Over the last few days we have packaged education data from the 2007 Peru Census ahead this weekend’s Desarrollando America Latina hackathon in Lima to make it easier for participants to make maps with it. This data is now ready to be used, and you can download shapefiles from developmentseed.org/peru-census-education. The ID’s used for each state, province, and district can be copied and pasted into results for other Census questions, which will save data processing and cleaning time this weekend.
To give you a sense of what is possible we started playing with the data ourselves. Ruben pulled data answering the question “what was the highest level of school you achieved” and used it to construct choropleth maps of responses from Peru’s 26 states, 195 provinces, and 1841 districts. There were eight possible responses to the Census question, ranging from no education, to completion of primary and secondary school, to completion of the university. We aggregated this raw data to create three maps showing completion of primary education, secondary education, and university, which are all available on developmentseed.org/peru-census-education.

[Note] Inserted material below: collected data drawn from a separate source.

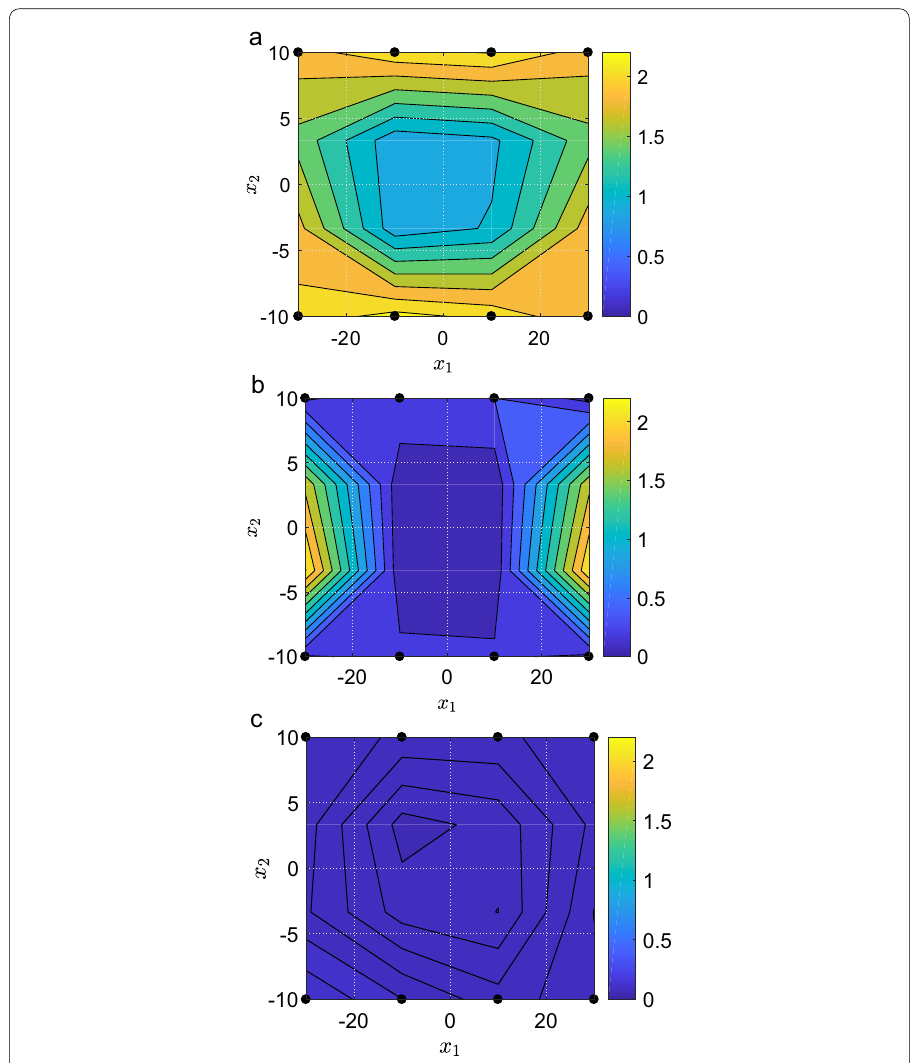
Fig. 4 Performance in T oa across space. Root-mean square error in (m) with respect to different locations x 0 . Results based on 50 Monte Carlo runs. a Corresponds to to the standard E rm (8), b corresponds to the proposed method (12) and c refers to the robust MM-algorithm called Huber regression in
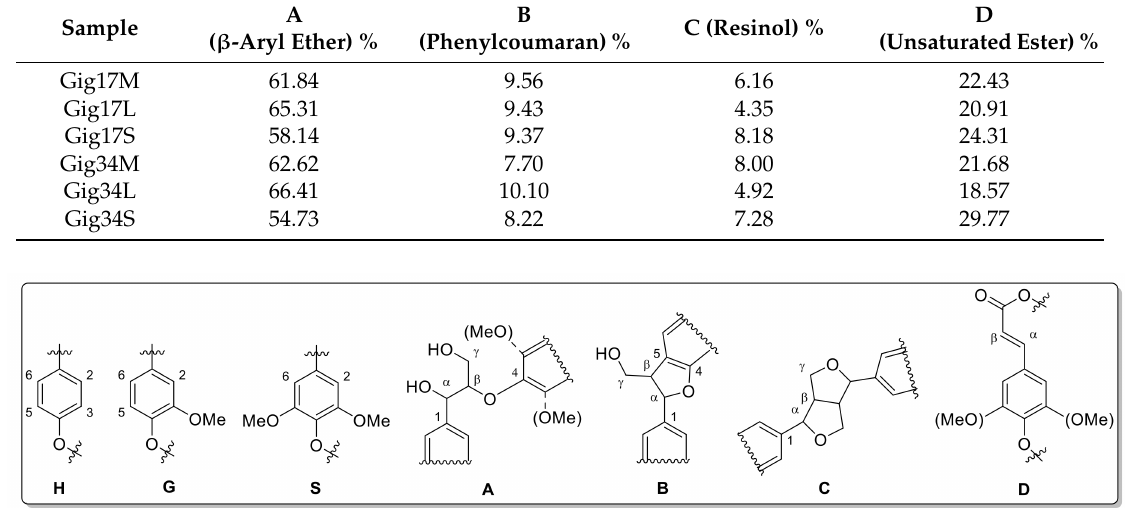
mixtures (Gig17M, Gig34M), stems (Gig17S, Gig34S), and leaves (Gig17L, Gig34L).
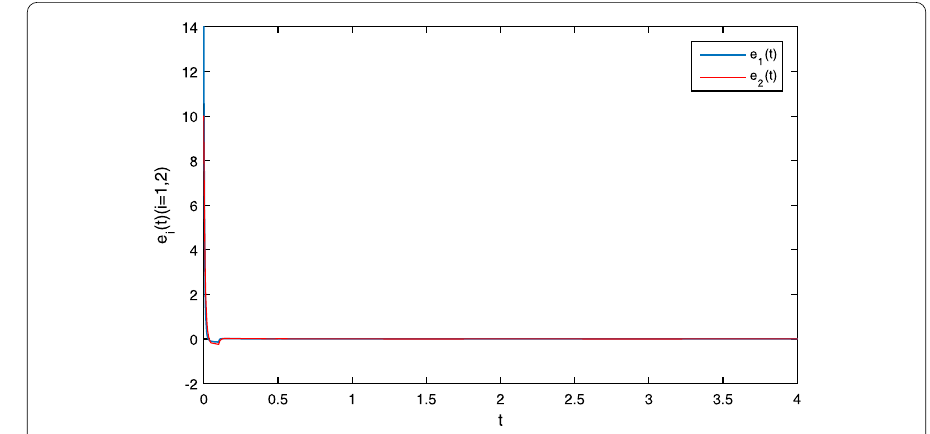
Figure 5 The synchronization errors e i ( i = 1,2) state with β = –3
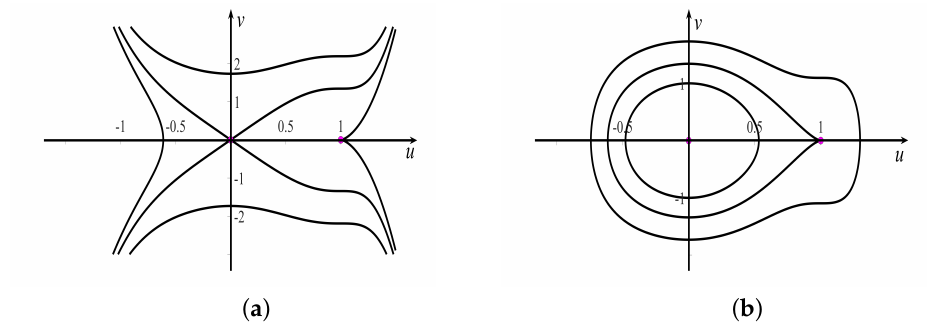
Figure 2. Global phase portraits of system (12) in Case 2: ( a ) A = 8; ( b ) A = −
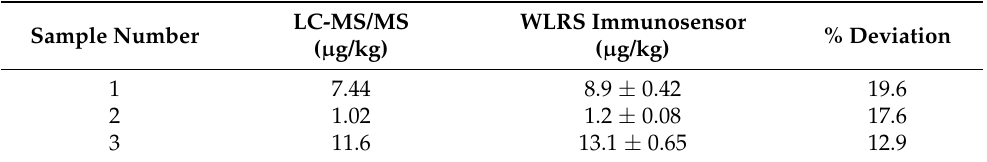
Table 3. Concentrations of OTA determined in corn flour samples by the developed immunosensor and the reference LC-MS/MS method.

The site is actually made up of nine separate maps grouped together in sets of three to create three composited maps, with raw maps available on MapBox Hosting. Each map shows state data on the lowest zoom. As you zoom in, province data is shown and finally district data. Each composite map consists of one map each for state, province, and district level results. Each of the three pre-composite maps is designed to only show data at certain zoom levels. We used three maps for each composite so we could change the data shown on the map and in the tooltips at different zoom levels.
For example, this map shows the percentage of people who completed the university in Peru’s different provinces, with the darker color representing higher numbers. departamento_universidad By Ruben Lopeza.tiles.mapbox.com
If you’re at Desarrollando America Latina in Lima tomorrow, look for myself and Ruben to talk about map design. We’ll have a TileMill appliance for people to use and will be on hand to help install TileMill on personal computers and provide some quick training to help people get started using it.
Big thanks to Ian Villeda + AJ for their help with map design and the development of the microsite built on Wax.